_Instruções do exercício:_ Transponha para uma lista JSON de strings todas as linhas dos registros abaixo, uma string por linha, omitindo as linhas em branco. Não inclua as imagens na resposta.

_Material de origem:_
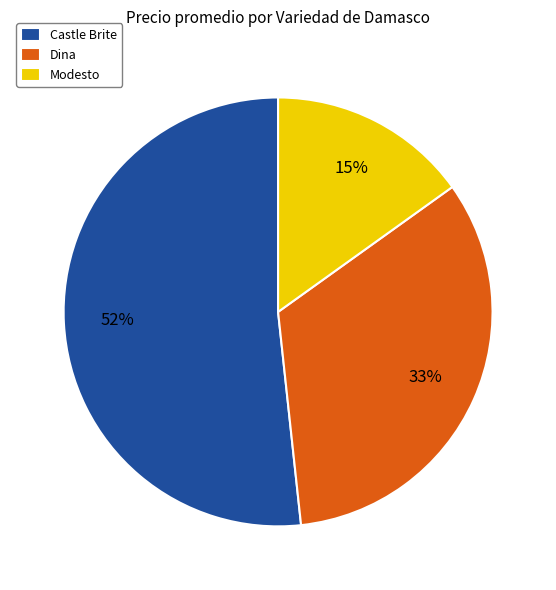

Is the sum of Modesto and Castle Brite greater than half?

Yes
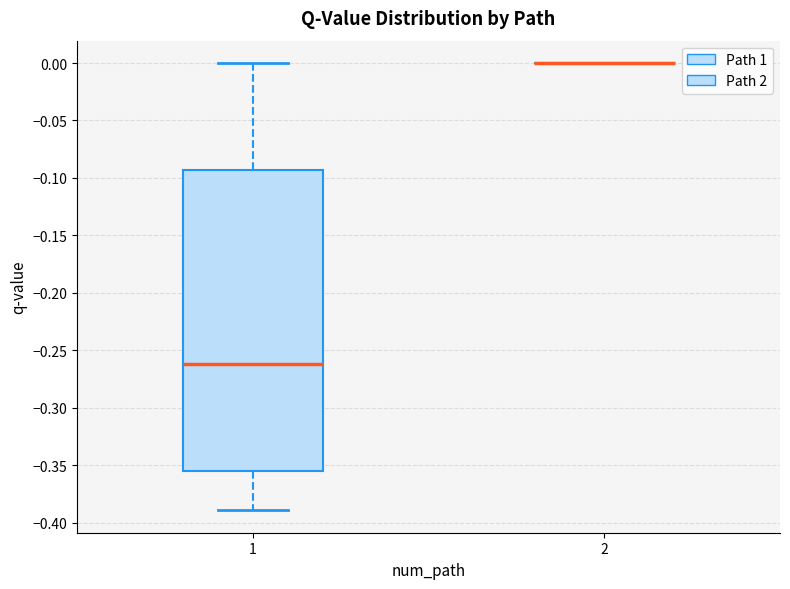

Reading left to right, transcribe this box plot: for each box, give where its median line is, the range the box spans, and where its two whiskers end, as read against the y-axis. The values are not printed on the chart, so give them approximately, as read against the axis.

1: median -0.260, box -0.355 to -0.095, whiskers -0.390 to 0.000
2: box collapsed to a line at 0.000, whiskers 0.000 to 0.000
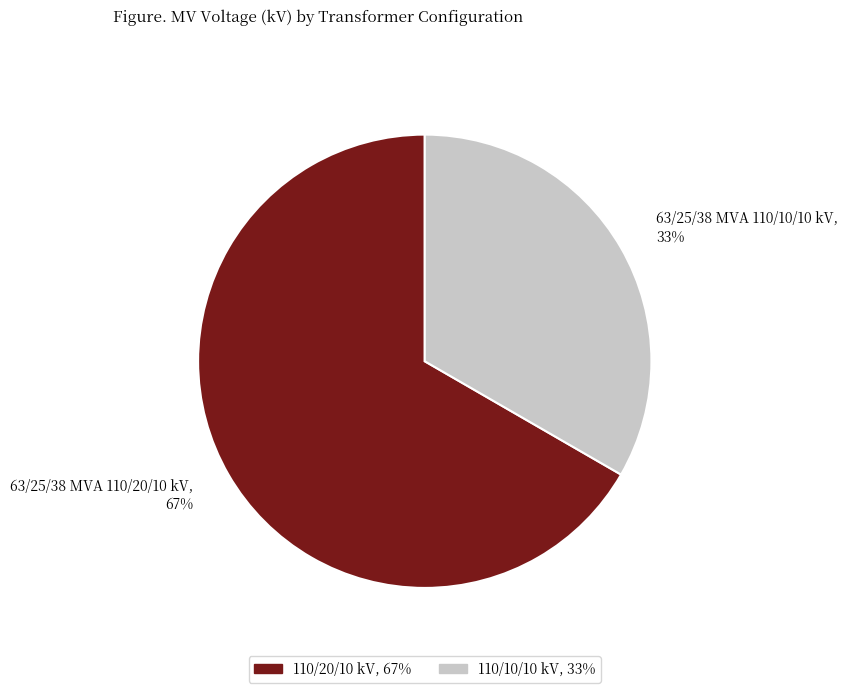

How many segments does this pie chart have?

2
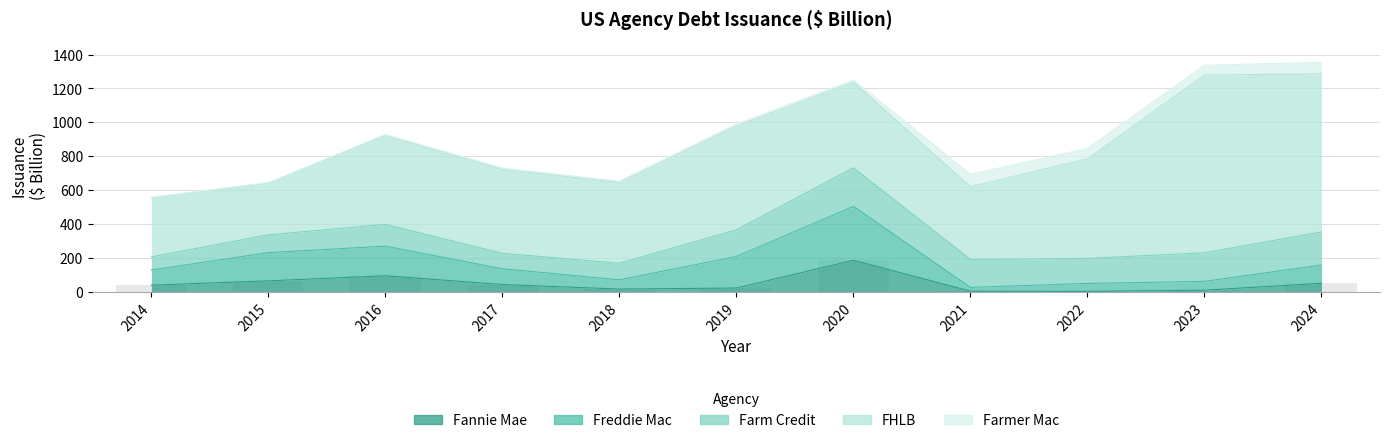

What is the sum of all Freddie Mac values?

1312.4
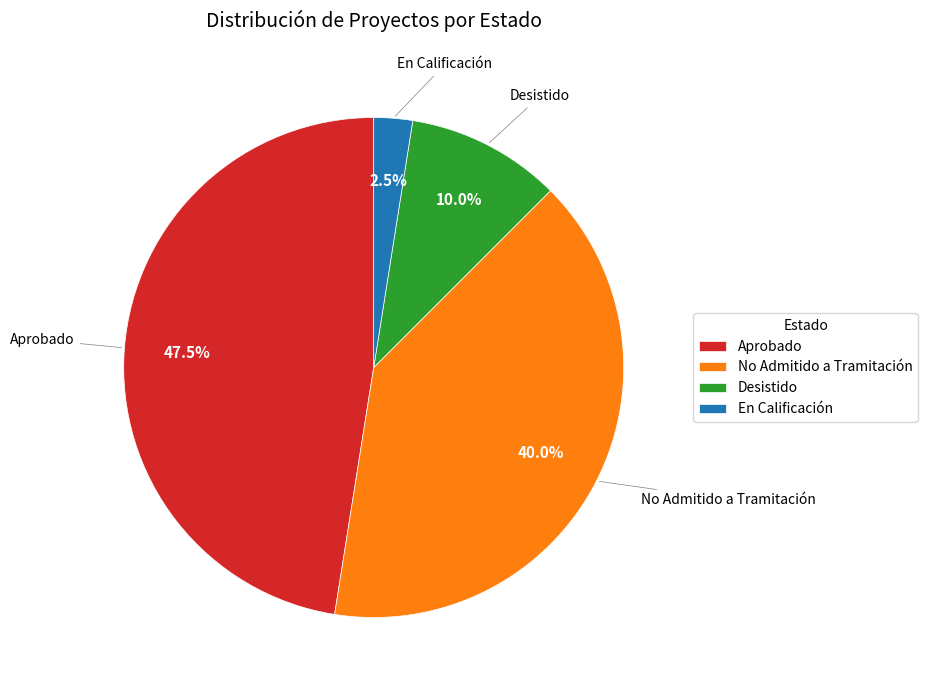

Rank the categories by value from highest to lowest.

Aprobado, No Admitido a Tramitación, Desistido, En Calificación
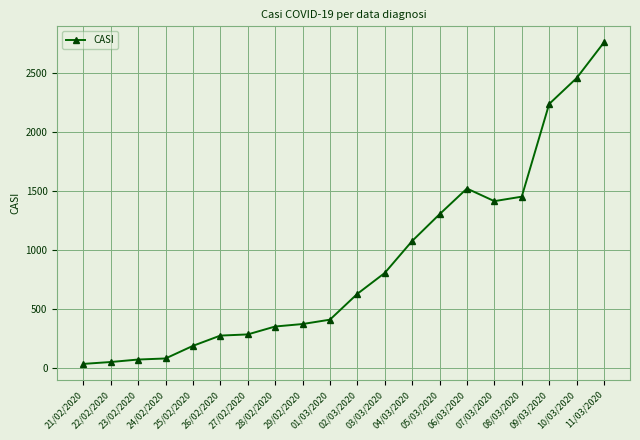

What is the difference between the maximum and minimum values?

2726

_Resposta esperada:_
[
  "Is the sum of Modesto and Castle Brite greater than half?",
  "Yes",
  "Reading left to right, transcribe this box plot: for each box, give where its median line is, the range the box spans, and where its two whiskers end, as read against the y-axis. The values are not printed on the chart, so give them approximately, as read against the axis.",
  "1: median -0.260, box -0.355 to -0.095, whiskers -0.390 to 0.000",
  "2: box collapsed to a line at 0.000, whiskers 0.000 to 0.000",
  "How many segments does this pie chart have?",
  "2",
  "What is the sum of all Freddie Mac values?",
  "1312.4",
  "Rank the categories by value from highest to lowest.",
  "Aprobado, No Admitido a Tramitación, Desistido, En Calificación",
  "What is the difference between the maximum and minimum values?",
  "2726"
]